I bought two fantasy-genre novels before my operation and, almost a week later, have finished both of them. I couldn’t put them down, and was struck by their originality and depth of meaning – so I thought I’d mention them here.

Graham, L. B. (2004), The Binding of the Blade Book 1: Beyond the Summerland, Phillipsburg: P&R Publishing.

Koorong, Official Website.

This book kept me compulsively reading it. It’s fairly lengthy compared to the normal size of the novels I read, but that said, I managed to finish it within a week. So that really says something. When I wasn’t reading it, I was thinking about it. I found myself really caught up in the characters.

The story is mostly told around the journey of the hero Joraiem. Destined to be one of the leaders of their country, he journeys to the ancient city where his country’s leaders have been trained for generations. When the training takes an unexpected turn, they journey over sea and land to fight an ancient foe. There are great characters – a wise prophet, a beautiful princess, galloping horses, a warrior tiger, talking bears, magnificent dragons, and evil enemies. It’s one of the better books I’ve read in the fantasy genre. There’s a lot of unexpected twists and turns.

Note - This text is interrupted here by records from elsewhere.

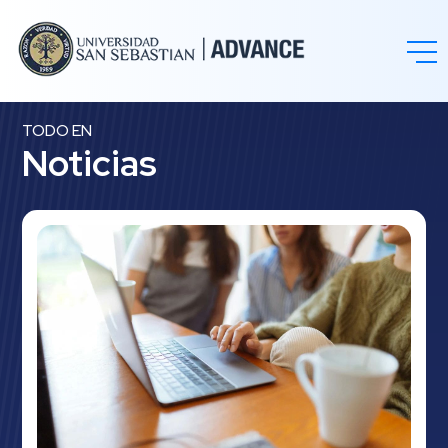
TODO EN
Noticias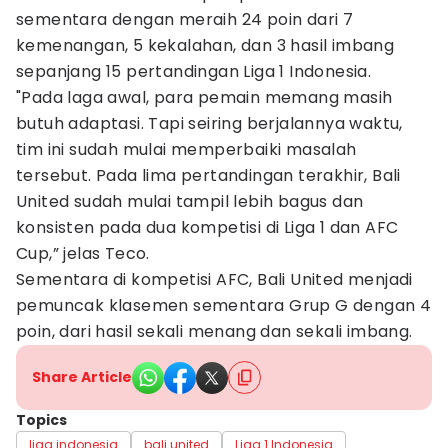
sementara dengan meraih 24 poin dari 7
kemenangan, 5 kekalahan, dan 3 hasil imbang
sepanjang 15 pertandingan Liga 1 Indonesia.
"Pada laga awal, para pemain memang masih
butuh adaptasi. Tapi seiring berjalannya waktu,
tim ini sudah mulai memperbaiki masalah
tersebut. Pada lima pertandingan terakhir, Bali
United sudah mulai tampil lebih bagus dan
konsisten pada dua kompetisi di Liga 1 dan AFC
Cup,” jelas Teco.
Sementara di kompetisi AFC, Bali United menjadi
pemuncak klasemen sementara Grup G dengan 4
poin, dari hasil sekali menang dan sekali imbang.
Share Article
Topics
liga indonesia
bali united
Liga 1 Indonesia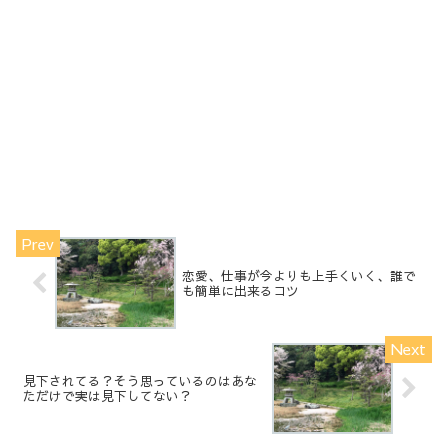
恋愛、仕事が今よりも上手くいく、誰で
も簡単に出来るコツ
見下されてる？そう思っているのはあな
ただけで実は見下してない？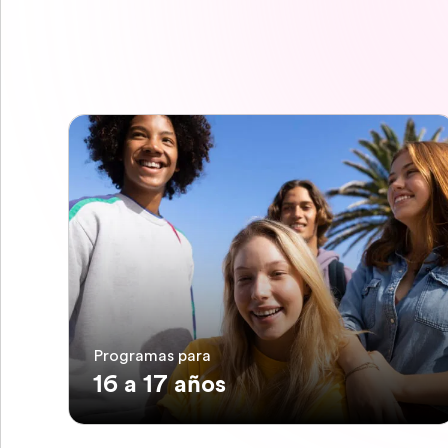
Programas para
16 a 17 años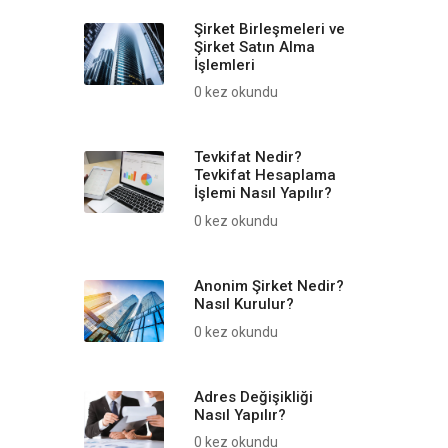
Şirket Birleşmeleri ve
Şirket Satın Alma
İşlemleri
0 kez okundu
Tevkifat Nedir?
Tevkifat Hesaplama
İşlemi Nasıl Yapılır?
0 kez okundu
Anonim Şirket Nedir?
Nasıl Kurulur?
0 kez okundu
Adres Değişikliği
Nasıl Yapılır?
0 kez okundu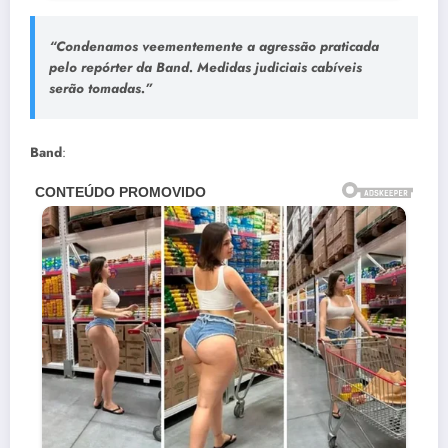
“Condenamos veementemente a agressão praticada
pelo repórter da Band. Medidas judiciais cabíveis
serão tomadas.”
Band
: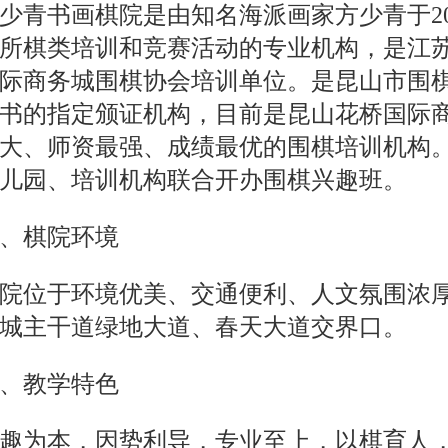
少青书画棋院是由知名海派画家方少青于20
所棋类培训和竞赛活动的专业机构，是江
际商务城围棋协会培训单位。是昆山市围
书的指定颁证机构，目前是昆山花桥国际
大、师资最强、成绩最优的围棋培训机构
儿园、培训机构联合开办围棋兴趣班。
、棋院环境
院位于环境优美、交通便利、人文氛围浓
城主干道绿地大道、春天大道交界口。
、教学特色
趣为本，因势利导，专业至上，以棋育人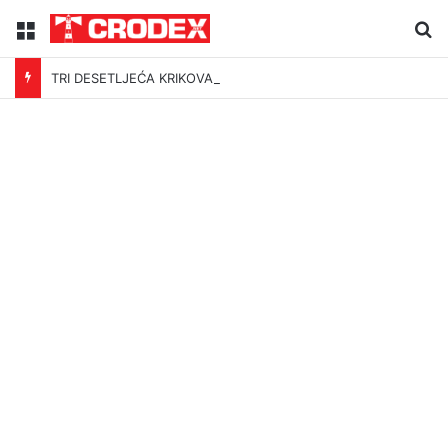
Menu
Tr
TRI DESETLJEĆA KRIKOVA OČAJNIKA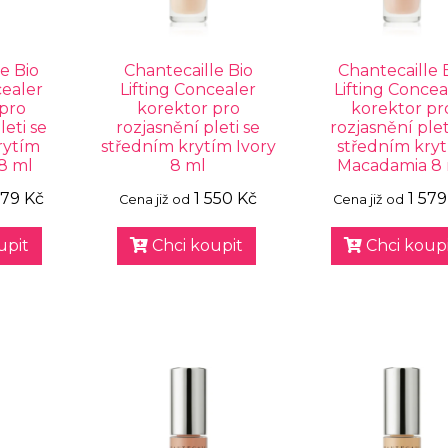
e Bio
Chantecaille Bio
Chantecaille 
cealer
Lifting Concealer
Lifting Concea
 pro
korektor pro
korektor pr
leti se
rozjasnění pleti se
rozjasnění plet
rytím
středním krytím Ivory
středním kry
8 ml
8 ml
Macadamia 8
579 Kč
1 550 Kč
1 579
Cena již od
Cena již od
upit
Chci koupit
Chci koupi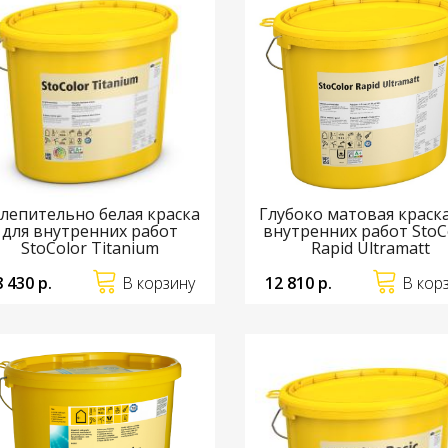
лепительно белая краска
Глубоко матовая краска
для внутренних работ
внутренних работ StoC
StoColor Titanium
Rapid Ultramatt
8 430 р.
В корзину
12 810 р.
В кор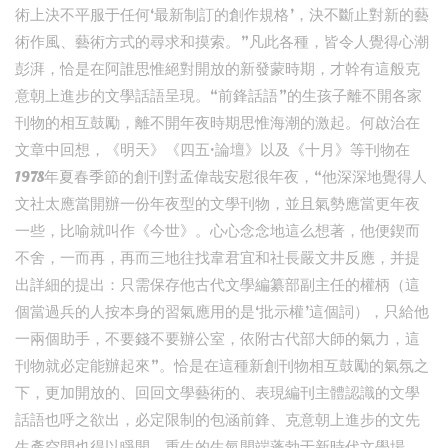
術上決不平服于任何‘最新制訂的創作規格’，決不斷止對新的藝
術作風、藝術方式的尋求和摸索。”凡此各種，皆令人覺得心潮
彭湃，恰是在阿誰思惟絕對開放的新發蒙時期，才幹有這般克
意朝上進步的文學話語呈現。“前鋒話語”的生孩子離不開各家
刊物的相互鼓勵，離不開年夜時期思惟海潮的激起。何啟治在
文章中回想，《明天》《四五·論壇》以及《十月》等刊物在
1978年夏春季節的創刊對孟偉哉安慰很年夜，“他深深地覺得人
文社太應當開辦一份年夜型的文學刊物，並且氣勢應當更年夜
一些，比喻就叫作《今世》。心心念念地這么想著，他便鍥而
不舍，一而再，再而三地往找韋君宜和社長嚴文井反應，并提
出詳細的提出：只需保存他古代文學編纂部副主任的權柄（這
個當過兵的人按本身的習氣應用的是‘批示權’這個詞），只給他
一兩個助手，不要錢不要辦公室，依附古代部大師的氣力，這
刊物就必定能辦起來”。恰是在這種新創刊物相互鼓勵的氣氛之
下，更加開放的、回回文學藝術的、表現編刊主體認識的文學
話語也呼之欲出，必定限制的包涵前鋒、克意朝上進步的文先
生產空間也得以睜開。重生的生氣開端蓬勃于新時代文學場，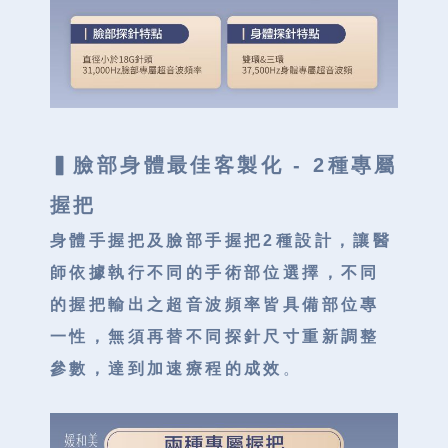
▍
臉部身體最佳客製化 - 2種專屬
握把
身體手握把及臉部手握把2種設計，讓醫
師依據執行不同的手術部位選擇，不同
的握把輸出之超音波頻率皆具備部位專
一性，無須再替不同探針尺寸重新調整
參數，達到加速療程的成效
。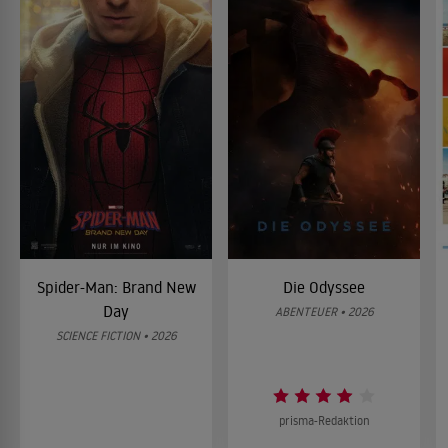
Spider-Man: Brand New
Die Odyssee
Day
ABENTEUER • 2026
SCIENCE FICTION • 2026
prisma-Redaktion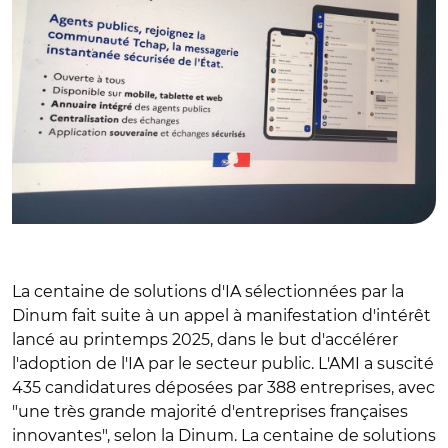
La centaine de solutions d'IA sélectionnées par la
Dinum fait suite à un appel à manifestation d'intérêt
lancé au printemps 2025, dans le but d'accélérer
l'adoption de l'IA par le secteur public. L'AMI a suscité
435 candidatures déposées par 388 entreprises, avec
"une très grande majorité d'entreprises françaises
innovantes", selon la Dinum. La centaine de solutions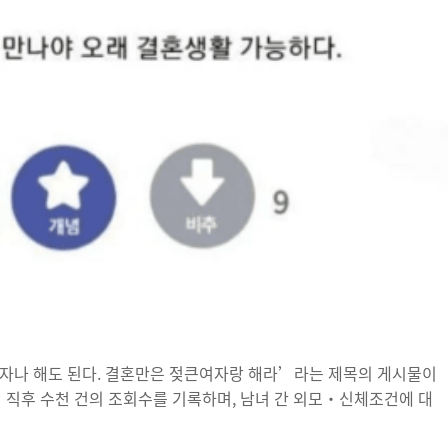
여자나 해도 된다. 결혼만은 젖큰여자랑 해라’라는 제목의 게시물이
시 직후 수천 건의 조회수를 기록하며, 남녀 간 외모·신체조건에 대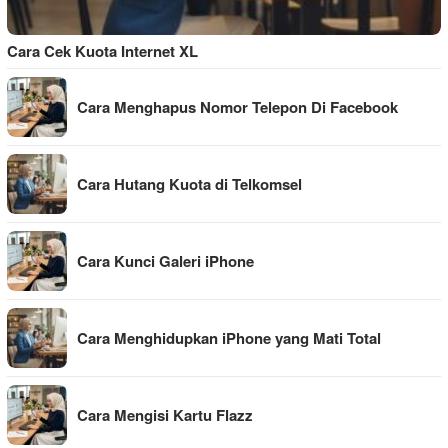
Cara Cek Kuota Internet XL
Cara Menghapus Nomor Telepon Di Facebook
Cara Hutang Kuota di Telkomsel
Cara Kunci Galeri iPhone
Cara Menghidupkan iPhone yang Mati Total
Cara Mengisi Kartu Flazz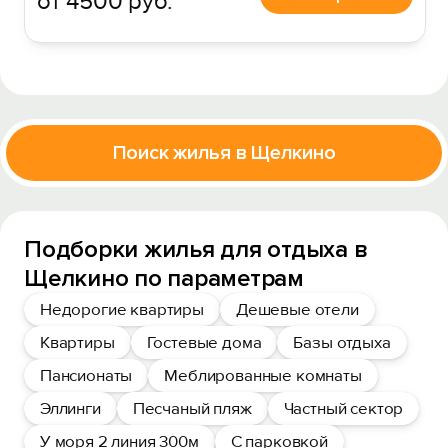
от 4500 руб.
Поиск жилья в Щелкино
Подборки жилья для отдыха в
Щелкино по параметрам
Недорогие квартиры
Дешевые отели
Квартиры
Гостевые дома
Базы отдыха
Пансионаты
Меблированные комнаты
Эллинги
Песчаный пляж
Частный сектор
У моря 2 линия 300м
С парковкой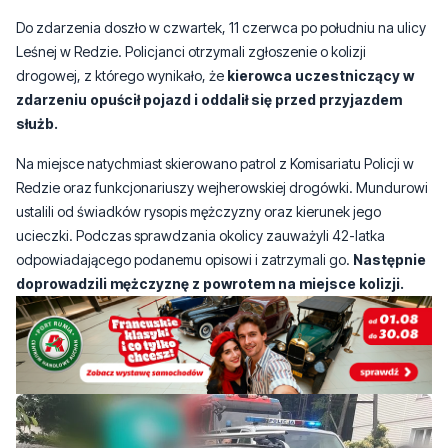
drogowej, z którego wynikało, że
kierowca uczestniczący w
zdarzeniu opuścił pojazd i oddalił się przed przyjazdem
służb.
Na miejsce natychmiast skierowano patrol z Komisariatu Policji w
Redzie oraz funkcjonariuszy wejherowskiej drogówki. Mundurowi
ustalili od świadków rysopis mężczyzny oraz kierunek jego
ucieczki. Podczas sprawdzania okolicy zauważyli 42-latka
odpowiadającego podanemu opisowi i zatrzymali go.
Następnie
doprowadzili mężczyznę z powrotem na miejsce kolizji.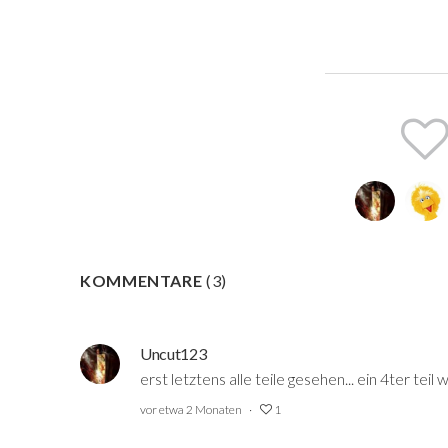
KOMMENTARE
(
3
)
Uncut123
erst letztens alle teile gesehen... ein 4ter teil
vor etwa 2 Monaten
1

Admittedly I wish the ending was a little different – though it felt appropriate to the grand and epic tale, it left me feeling rather sad. Hopeful, but sad. Nevertheless, it was a brilliant story and I feel all the more enriched because of it. Now I have to save up some money to buy the rest of the series now and find out what happens next!

Overstreet, J. (2007), Auralia’s Colors, Colorado Springs: WaterBrook Press.

Koorong, Word, WaterBrook Press.

This is the story of a baby girl found in the wilderness. As she grows, she is found to have a mysterious gift that could disrupt the laws of the nearby town. It’s a mysterious tale, I found it fascinating, if not a little dark. It was definitely entertaining and full of drama. It made me ask a lot of questions – who are the truly evil? Why have laws for merely law’s sake? What lengths would people go to to enforce social divisions? Why would a society silence the spiritual from open discussion? I have no idea if that’s what the author intended though, and I’m not postmodern enough to suggest that the author’s purpose and motive ought to be discounted! It was definitely a fascinating read.